Perhaps “seemed” is a tad harsh a judgement? In May this year, UNICEF SA reported in Independent Online that every year approximately 75,000 children do not reach their fifth birthday, and 75% of newborn babies die in their first week of life in South Africa today. This infers South Africa is far behind in meeting the Millennium Development Goals first pledged in 2000, its fourth goal being to reduce under-five child mortality by two-thirds worldwide.

Efforts to educate young mothers and girls about optimal breastfeeding, including suitable breastfeeding for those with HIV and the necessity of good sanitation and hygiene, abound.

These statistics come as a shock to those working tirelessly to change the status quo. Efforts to educate young mothers and girls about optimal breastfeeding, including suitable breastfeeding for those with HIV and the necessity of good sanitation and hygiene, abound. Consider the number of maternal health and baby clinics springing up nationwide and greater support for mothers being provided in the workplace. Yet with all the right strategies in place, why is it taking so long to see positive change? Perhaps therein lies the answer? Perhaps suitable strategies are not in place at all.

Referring to the stipulations of the Tshwane Declaration, Du Plessis says: “There is a need for adequate monitoring and evaluation processes at all levels of implementation, using the [above] strategies to drastically improve exclusive and continued breastfeeding, and to advance the health and survival of children in South Africa.” It would seem the trouble lies in inadequate planning and implementation at the various levels, including district and municipal levels.
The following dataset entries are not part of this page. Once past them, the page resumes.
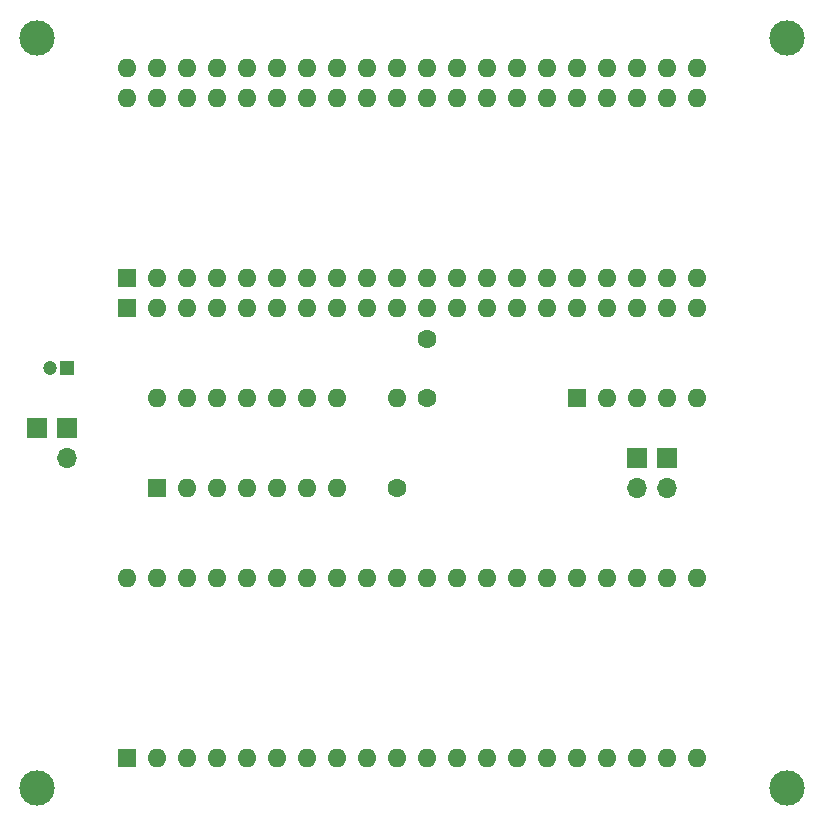
<source format=gbr>
%TF.GenerationSoftware,KiCad,Pcbnew,7.0.2*%
%TF.CreationDate,2023-06-26T15:47:55+09:00*%
%TF.ProjectId,TangNanoZ80MEM,54616e67-4e61-46e6-9f5a-38304d454d2e,rev?*%
%TF.SameCoordinates,Original*%
%TF.FileFunction,Soldermask,Bot*%
%TF.FilePolarity,Negative*%
%FSLAX46Y46*%
G04 Gerber Fmt 4.6, Leading zero omitted, Abs format (unit mm)*
G04 Created by KiCad (PCBNEW 7.0.2) date 2023-06-26 15:47:55*
%MOMM*%
%LPD*%
G01*
G04 APERTURE LIST*
%ADD10R,1.600000X1.600000*%
%ADD11O,1.600000X1.600000*%
%ADD12C,3.000000*%
%ADD13R,1.700000X1.700000*%
%ADD14O,1.700000X1.700000*%
%ADD15R,1.200000X1.200000*%
%ADD16C,1.200000*%
%ADD17C,1.600000*%
G04 APERTURE END LIST*
D10*
%TO.C,J2*%
X12700000Y-66040000D03*
D11*
X15240000Y-66040000D03*
X17780000Y-66040000D03*
X20320000Y-66040000D03*
X22860000Y-66040000D03*
X25400000Y-66040000D03*
X27940000Y-66040000D03*
X30480000Y-66040000D03*
X33020000Y-66040000D03*
X35560000Y-66040000D03*
X38100000Y-66040000D03*
X40640000Y-66040000D03*
X43180000Y-66040000D03*
X45720000Y-66040000D03*
X48260000Y-66040000D03*
X50800000Y-66040000D03*
X53340000Y-66040000D03*
X55880000Y-66040000D03*
X58420000Y-66040000D03*
X60960000Y-66040000D03*
X60960000Y-50800000D03*
X58420000Y-50800000D03*
X55880000Y-50800000D03*
X53340000Y-50800000D03*
X50800000Y-50800000D03*
X48260000Y-50800000D03*
X45720000Y-50800000D03*
X43180000Y-50800000D03*
X40640000Y-50800000D03*
X38100000Y-50800000D03*
X35560000Y-50800000D03*
X33020000Y-50800000D03*
X30480000Y-50800000D03*
X27940000Y-50800000D03*
X25400000Y-50800000D03*
X22860000Y-50800000D03*
X20320000Y-50800000D03*
X17780000Y-50800000D03*
X15240000Y-50800000D03*
X12700000Y-50800000D03*
%TD*%
D12*
%TO.C,REF\u002A\u002A*%
X68580000Y-68580000D03*
%TD*%
D13*
%TO.C,J5*%
X55880000Y-40640000D03*
D14*
X55880000Y-43180000D03*
%TD*%
D13*
%TO.C,J6*%
X58420000Y-40640000D03*
D14*
X58420000Y-43180000D03*
%TD*%
D13*
%TO.C,J3*%
X7620000Y-38100000D03*
D14*
X7620000Y-40640000D03*
%TD*%
D10*
%TO.C,RN1*%
X50800000Y-35560000D03*
D11*
X53340000Y-35560000D03*
X55880000Y-35560000D03*
X58420000Y-35560000D03*
X60960000Y-35560000D03*
%TD*%
D10*
%TO.C,U2*%
X15240000Y-43180000D03*
D11*
X17780000Y-43180000D03*
X20320000Y-43180000D03*
X22860000Y-43180000D03*
X25400000Y-43180000D03*
X27940000Y-43180000D03*
X30480000Y-43180000D03*
X30480000Y-35560000D03*
X27940000Y-35560000D03*
X25400000Y-35560000D03*
X22860000Y-35560000D03*
X20320000Y-35560000D03*
X17780000Y-35560000D03*
X15240000Y-35560000D03*
%TD*%
D12*
%TO.C,REF\u002A\u002A*%
X5080000Y-5080000D03*
%TD*%
D15*
%TO.C,C2*%
X7620000Y-33020000D03*
D16*
X6120000Y-33020000D03*
%TD*%
D17*
%TO.C,R1*%
X35560000Y-43180000D03*
D11*
X35560000Y-35560000D03*
%TD*%
D10*
%TO.C,J1*%
X12700000Y-27940000D03*
D11*
X15240000Y-27940000D03*
X17780000Y-27940000D03*
X20320000Y-27940000D03*
X22860000Y-27940000D03*
X25400000Y-27940000D03*
X27940000Y-27940000D03*
X30480000Y-27940000D03*
X33020000Y-27940000D03*
X35560000Y-27940000D03*
X38100000Y-27940000D03*
X40640000Y-27940000D03*
X43180000Y-27940000D03*
X45720000Y-27940000D03*
X48260000Y-27940000D03*
X50800000Y-27940000D03*
X53340000Y-27940000D03*
X55880000Y-27940000D03*
X58420000Y-27940000D03*
X60960000Y-27940000D03*
X60960000Y-7620000D03*
X58420000Y-7620000D03*
X55880000Y-7620000D03*
X53340000Y-7620000D03*
X50800000Y-7620000D03*
X48260000Y-7620000D03*
X45720000Y-7620000D03*
X43180000Y-7620000D03*
X40640000Y-7620000D03*
X38100000Y-7620000D03*
X35560000Y-7620000D03*
X33020000Y-7620000D03*
X30480000Y-7620000D03*
X27940000Y-7620000D03*
X25400000Y-7620000D03*
X22860000Y-7620000D03*
X20320000Y-7620000D03*
X17780000Y-7620000D03*
X15240000Y-7620000D03*
X12700000Y-7620000D03*
%TD*%
D13*
%TO.C,J4*%
X5080000Y-38100000D03*
%TD*%
D17*
%TO.C,C1*%
X38100000Y-30560000D03*
X38100000Y-35560000D03*
%TD*%
D12*
%TO.C,REF\u002A\u002A*%
X5080000Y-68580000D03*
%TD*%
D10*
%TO.C,U1*%
X12700000Y-25400000D03*
D11*
X15240000Y-25400000D03*
X17780000Y-25400000D03*
X20320000Y-25400000D03*
X22860000Y-25400000D03*
X25400000Y-25400000D03*
X27940000Y-25400000D03*
X30480000Y-25400000D03*
X33020000Y-25400000D03*
X35560000Y-25400000D03*
X38100000Y-25400000D03*
X40640000Y-25400000D03*
X43180000Y-25400000D03*
X45720000Y-25400000D03*
X48260000Y-25400000D03*
X50800000Y-25400000D03*
X53340000Y-25400000D03*
X55880000Y-25400000D03*
X58420000Y-25400000D03*
X60960000Y-25400000D03*
X60960000Y-10160000D03*
X58420000Y-10160000D03*
X55880000Y-10160000D03*
X53340000Y-10160000D03*
X50800000Y-10160000D03*
X48260000Y-10160000D03*
X45720000Y-10160000D03*
X43180000Y-10160000D03*
X40640000Y-10160000D03*
X38100000Y-10160000D03*
X35560000Y-10160000D03*
X33020000Y-10160000D03*
X30480000Y-10160000D03*
X27940000Y-10160000D03*
X25400000Y-10160000D03*
X22860000Y-10160000D03*
X20320000Y-10160000D03*
X17780000Y-10160000D03*
X15240000Y-10160000D03*
X12700000Y-10160000D03*
%TD*%
D12*
%TO.C,REF\u002A\u002A*%
X68580000Y-5080000D03*
%TD*%
M02*

</source>
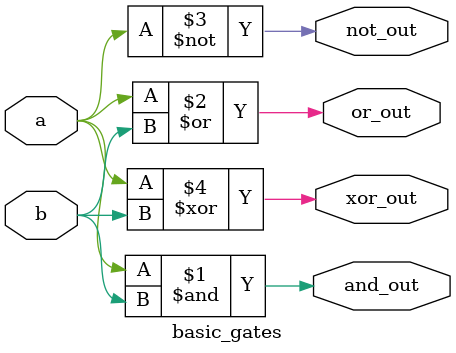
<source format=v>
module basic_gates(
    input a,b,
    output and_out, or_out, not_out, xor_out
);

    assign and_out=a&b;
    assign or_out=a|b;
    assign not_out=~a;
    assign xor_out=a^b;
endmodule
</source>
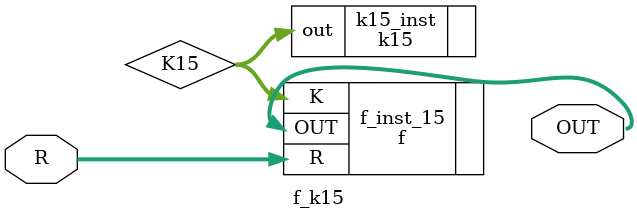
<source format=v>
/**
 * Round function del round 15: funzione f(R, K)
 *
 * Utilizza R14 del round precedente e K15
 * per calcolare il valore (facendo lo XOR con L14) di R15.
*/

module f_k15(
    input [32:1] R,
    output [32:1] OUT
);

    wire [48:1] K15;
    k15 k15_inst(
        .out(K15[48:1])
    );

    f f_inst_15(
        .R(R[32:1]),
        .K(K15[48:1]),
        .OUT(OUT[32:1])
    );
endmodule

</source>
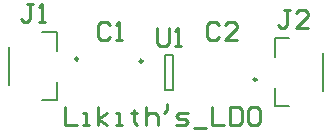
<source format=gto>
G04*
G04 #@! TF.GenerationSoftware,Altium Limited,Altium Designer,25.8.1 (18)*
G04*
G04 Layer_Color=65535*
%FSLAX44Y44*%
%MOMM*%
G71*
G04*
G04 #@! TF.SameCoordinates,FA5FADA6-1B3F-4E13-A965-911E53457B1D*
G04*
G04*
G04 #@! TF.FilePolarity,Positive*
G04*
G01*
G75*
%ADD10C,0.2500*%
%ADD11C,0.2000*%
%ADD12C,0.2540*%
D10*
X79250Y-6250D02*
G03*
X79250Y-6250I-1250J0D01*
G01*
X-71750Y11250D02*
G03*
X-71750Y11250I-1250J0D01*
G01*
X-17250Y9500D02*
G03*
X-17250Y9500I-1250J0D01*
G01*
D11*
X94750Y-28750D02*
X107000D01*
X135250Y-16000D02*
Y16000D01*
X94750Y28750D02*
X107000D01*
X94750Y13000D02*
Y28750D01*
Y-28750D02*
Y-13000D01*
X-102000Y33750D02*
X-89750D01*
X-130250Y-11000D02*
Y21000D01*
X-102000Y-23750D02*
X-89750D01*
Y-8000D01*
Y18000D02*
Y33750D01*
X1500Y-15000D02*
Y15000D01*
Y-15000D02*
X8500D01*
Y15000D01*
X1500D02*
X8500D01*
D12*
X-82523Y-29686D02*
Y-44921D01*
X-72367D01*
X-67288D02*
X-62210D01*
X-64749D01*
Y-34764D01*
X-67288D01*
X-54592Y-44921D02*
Y-29686D01*
Y-39843D02*
X-46975Y-34764D01*
X-54592Y-39843D02*
X-46975Y-44921D01*
X-39357D02*
X-34279D01*
X-36818D01*
Y-34764D01*
X-39357D01*
X-24122Y-32225D02*
Y-34764D01*
X-26661D01*
X-21583D01*
X-24122D01*
Y-42382D01*
X-21583Y-44921D01*
X-13966Y-29686D02*
Y-44921D01*
Y-37303D01*
X-11426Y-34764D01*
X-6348D01*
X-3809Y-37303D01*
Y-44921D01*
X3809Y-27147D02*
Y-32225D01*
X1270Y-34764D01*
X11426Y-44921D02*
X19044D01*
X21583Y-42382D01*
X19044Y-39843D01*
X13966D01*
X11426Y-37303D01*
X13966Y-34764D01*
X21583D01*
X26661Y-47460D02*
X36818D01*
X41896Y-29686D02*
Y-44921D01*
X52053D01*
X57132Y-29686D02*
Y-44921D01*
X64749D01*
X67288Y-42382D01*
Y-32225D01*
X64749Y-29686D01*
X57132D01*
X79984D02*
X74906D01*
X72367Y-32225D01*
Y-42382D01*
X74906Y-44921D01*
X79984D01*
X82523Y-42382D01*
Y-32225D01*
X79984Y-29686D01*
X-5157Y37617D02*
Y24922D01*
X-2618Y22383D01*
X2461D01*
X5000Y24922D01*
Y37617D01*
X10078Y22383D02*
X15157D01*
X12618D01*
Y37617D01*
X10078Y35078D01*
X107461Y52618D02*
X102382D01*
X104922D01*
Y39922D01*
X102382Y37383D01*
X99843D01*
X97304Y39922D01*
X122696Y37383D02*
X112539D01*
X122696Y47539D01*
Y50078D01*
X120157Y52618D01*
X115078D01*
X112539Y50078D01*
X-110000Y57618D02*
X-115078D01*
X-112539D01*
Y44922D01*
X-115078Y42382D01*
X-117618D01*
X-120157Y44922D01*
X-104922Y42382D02*
X-99843D01*
X-102382D01*
Y57618D01*
X-104922Y55078D01*
X47461Y40078D02*
X44922Y42618D01*
X39843D01*
X37304Y40078D01*
Y29922D01*
X39843Y27383D01*
X44922D01*
X47461Y29922D01*
X62696Y27383D02*
X52539D01*
X62696Y37539D01*
Y40078D01*
X60157Y42618D01*
X55078D01*
X52539Y40078D01*
X-45000D02*
X-47539Y42618D01*
X-52618D01*
X-55157Y40078D01*
Y29922D01*
X-52618Y27383D01*
X-47539D01*
X-45000Y29922D01*
X-39922Y27383D02*
X-34843D01*
X-37382D01*
Y42618D01*
X-39922Y40078D01*
M02*

</source>
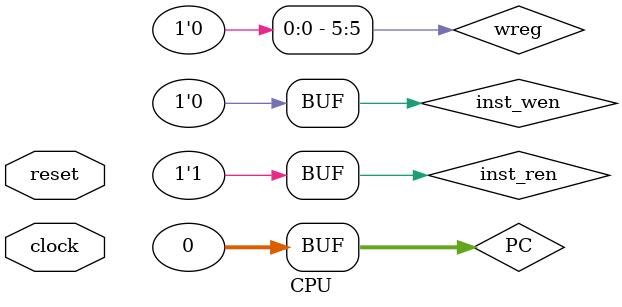
<source format=v>
`include "data.v"
`include "control.v"


module CPU(clock,reset);

    reg [31:0] PC;
    reg inst_wen, inst_ren;
    input clock, reset;
    wire [31:0] din, dout; 
    wire [5:0] wreg;
    wire [3:0] aluOp;
    wire rWrite, rDst, aluSrc, branch, bequal, memWrite, memToReg;
    wire [4:0] rdA, rdB;
    wire [31:0] wd;

    always @(negedge clock) begin
        PC = PC + 1;
    end

    always @(dout) begin   // MUX for wreg
        wreg = (rDst) ? dout[15:11] : dout[20:16];
    end

    assign PC = 32'b0;
    assign inst_ren = 1;
    assign inst_wen = 0;

    Memory InstMemory(.clock(clock),.reset(reset),.ren(inst_ren),.wen(inst_wen),.addr(PC),.din(din),.dout(dout));
    RegFile cpu_regs(.clock(clock), .reset(reset), .raA(dout[25:21]), .raB(dout[20:16]), .wa(wreg), .wen(rWrite), .wd(), .rdA(rdA), .rdB(rdB)); // for next
    ControlUnit cUnit(.opcode(dout[31:26]),.func(dout[5:0]),.aluOp(aluop), .rWrite(rWrite), .rDst(rDst), .aluSrc(aluSrc),
                  .branch(branch), .bequal(bequal), .memWrite(memWrite), .memToReg(memToReg));
    ALU alu ();






endmodule
</source>
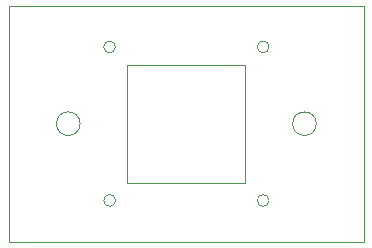
<source format=gbr>
G04 #@! TF.GenerationSoftware,KiCad,Pcbnew,5.1.5-52549c5~84~ubuntu18.04.1*
G04 #@! TF.CreationDate,2020-05-23T22:27:17-03:00*
G04 #@! TF.ProjectId,SampleHolder_Cryo,53616d70-6c65-4486-9f6c-6465725f4372,rev?*
G04 #@! TF.SameCoordinates,Original*
G04 #@! TF.FileFunction,Profile,NP*
%FSLAX46Y46*%
G04 Gerber Fmt 4.6, Leading zero omitted, Abs format (unit mm)*
G04 Created by KiCad (PCBNEW 5.1.5-52549c5~84~ubuntu18.04.1) date 2020-05-23 22:27:17*
%MOMM*%
%LPD*%
G04 APERTURE LIST*
%ADD10C,0.050000*%
G04 APERTURE END LIST*
D10*
X141000000Y-92000000D02*
G75*
G03X141000000Y-92000000I-1000000J0D01*
G01*
X161000000Y-92000000D02*
G75*
G03X161000000Y-92000000I-1000000J0D01*
G01*
X144000000Y-98500000D02*
G75*
G03X144000000Y-98500000I-500000J0D01*
G01*
X144000000Y-85500000D02*
G75*
G03X144000000Y-85500000I-500000J0D01*
G01*
X157000000Y-85500000D02*
G75*
G03X157000000Y-85500000I-500000J0D01*
G01*
X157000000Y-98500000D02*
G75*
G03X157000000Y-98500000I-500000J0D01*
G01*
X145000000Y-97000000D02*
X145000000Y-87000000D01*
X155000000Y-97000000D02*
X145000000Y-97000000D01*
X155000000Y-87000000D02*
X155000000Y-97000000D01*
X145000000Y-87000000D02*
X155000000Y-87000000D01*
X135000000Y-82000000D02*
X135000000Y-102000000D01*
X165000000Y-102000000D02*
X135000000Y-102000000D01*
X165000000Y-82000000D02*
X165000000Y-102000000D01*
X135000000Y-82000000D02*
X165000000Y-82000000D01*
M02*

</source>
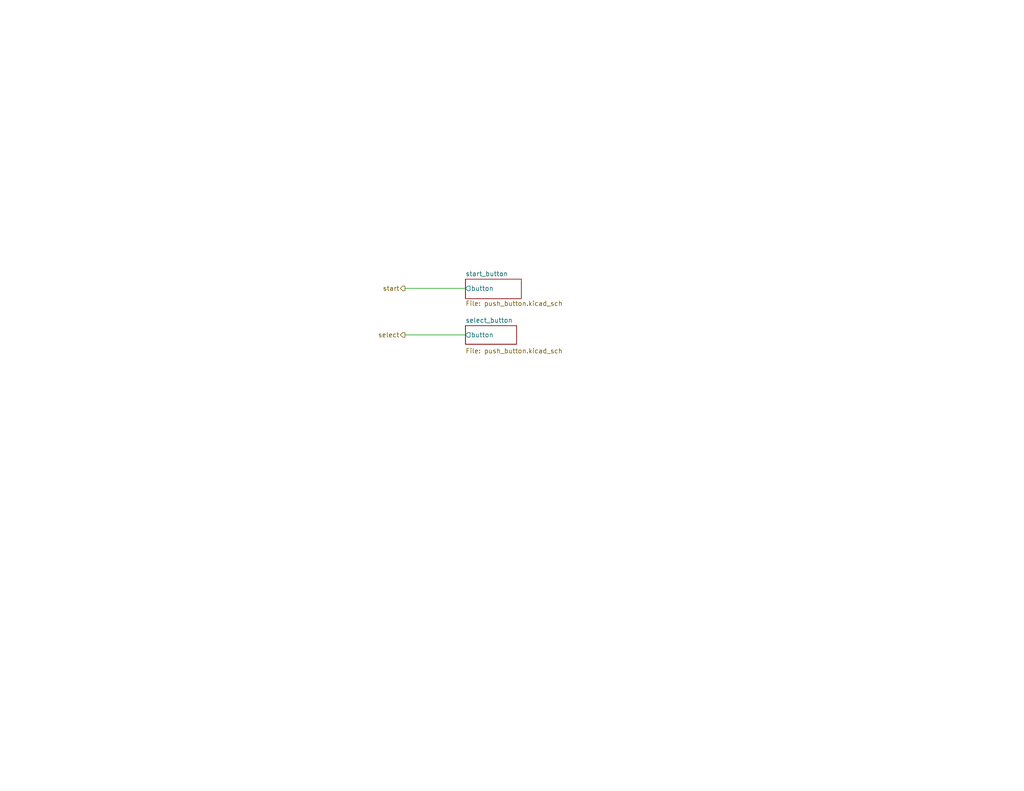
<source format=kicad_sch>
(kicad_sch
	(version 20250114)
	(generator "eeschema")
	(generator_version "9.0")
	(uuid "c080408d-04c4-4afe-8a68-c19c12055d17")
	(paper "USLetter")
	(lib_symbols)
	(wire
		(pts
			(xy 110.49 78.74) (xy 127 78.74)
		)
		(stroke
			(width 0)
			(type default)
		)
		(uuid "39b5661b-b005-4b98-8050-2b7fd983b87a")
	)
	(wire
		(pts
			(xy 110.49 91.44) (xy 127 91.44)
		)
		(stroke
			(width 0)
			(type default)
		)
		(uuid "6cd824c0-f70b-45b2-8f61-e4c52a029c20")
	)
	(hierarchical_label "start"
		(shape output)
		(at 110.49 78.74 180)
		(effects
			(font
				(size 1.27 1.27)
			)
			(justify right)
		)
		(uuid "1a87227f-c031-49a0-a60c-3c2b19cf8d87")
	)
	(hierarchical_label "select"
		(shape output)
		(at 110.49 91.44 180)
		(effects
			(font
				(size 1.27 1.27)
			)
			(justify right)
		)
		(uuid "aaf77254-140a-459b-8a9f-40e87edff074")
	)
	(sheet
		(at 127 88.9)
		(size 13.97 5.08)
		(exclude_from_sim no)
		(in_bom yes)
		(on_board yes)
		(dnp no)
		(fields_autoplaced yes)
		(stroke
			(width 0.1524)
			(type solid)
		)
		(fill
			(color 0 0 0 0.0000)
		)
		(uuid "229693f0-1268-4346-bffc-ce47073f375d")
		(property "Sheetname" "select_button"
			(at 127 88.1884 0)
			(effects
				(font
					(size 1.27 1.27)
				)
				(justify left bottom)
			)
		)
		(property "Sheetfile" "push_button.kicad_sch"
			(at 127 95.0726 0)
			(effects
				(font
					(size 1.27 1.27)
				)
				(justify left top)
			)
		)
		(property "Field2" ""
			(at 127 88.9 0)
			(effects
				(font
					(size 1.27 1.27)
				)
			)
		)
		(pin "button" output
			(at 127 91.44 180)
			(uuid "6ac49976-58f9-4a73-93d8-e980fcc4a839")
			(effects
				(font
					(size 1.27 1.27)
				)
				(justify left)
			)
		)
		(instances
			(project "maguro"
				(path "/64a35719-70ce-4bea-be36-7f0da599755f/42afdfe9-5454-4c8b-b3c3-c360e49c9a99"
					(page "14")
				)
			)
		)
	)
	(sheet
		(at 127 76.2)
		(size 15.24 5.334)
		(exclude_from_sim no)
		(in_bom yes)
		(on_board yes)
		(dnp no)
		(fields_autoplaced yes)
		(stroke
			(width 0.1524)
			(type solid)
		)
		(fill
			(color 0 0 0 0.0000)
		)
		(uuid "f3d5ee6f-94c7-4d28-a723-3d8663c1143f")
		(property "Sheetname" "start_button"
			(at 127 75.4884 0)
			(effects
				(font
					(size 1.27 1.27)
				)
				(justify left bottom)
			)
		)
		(property "Sheetfile" "push_button.kicad_sch"
			(at 127 82.1186 0)
			(effects
				(font
					(size 1.27 1.27)
				)
				(justify left top)
			)
		)
		(pin "button" output
			(at 127 78.74 180)
			(uuid "abef492f-6553-4c09-884e-b9eab724f298")
			(effects
				(font
					(size 1.27 1.27)
				)
				(justify left)
			)
		)
		(instances
			(project "maguro"
				(path "/64a35719-70ce-4bea-be36-7f0da599755f/42afdfe9-5454-4c8b-b3c3-c360e49c9a99"
					(page "13")
				)
			)
		)
	)
)

</source>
Du Plessis identifies the need for suitable training of all healthcare workers. As it stands, poorly trained health staff means poorly implemented strategies. Du Plessis draws on evidence from Brazil that indicates that progress lies in effective communication between those imparting information and providing support to young mothers. There are clear signs this is happening, at least on a small scale. Fairly recent studies, as in the last five years, reveal that South African staff at a particular clinic in the province of KwaZulu Natal managed successfully to get local mothers with HIV to use suitable breastfeeding practices to prevent transmitting the virus to their infants.

The future need not be bleak. What is evident is that suitable policies alone do not count for much unless they are suitably implemented. But this is easier said than done. The challenges faced by healthcare workers countrywide are likely to be overwhelming. Many are poorly trained, and poor comprehension and communication greatly impede matters. Little education in general, current food practices and a lack of female power in the household in making decisions around food may be also responsible. Of course, a lack of disposable income, poor access to suitable foods to meet mothers’ nutritional needs and to provide for complementary breastfeeding are at the heart of the matter. Only then can food-based dietary guidelines be of benefit.

More than anything, the answer lies in ensuring food security. Certainly, progress already exists with non-governmental initiatives such as SOIL FOR LIFE, an organisation committed to teaching individuals techniques to grow their own vegetables regardless of how small or dry the environment. Those trained are then proudly equipped to provide their own families with healthy food. Until a great many more people are entitled to land and to cultivate it, changes in food security, hence better nutrition, will be slow in happening. Let us hope and believe that more families will be able to support themselves significantly better, just like Fezile’s.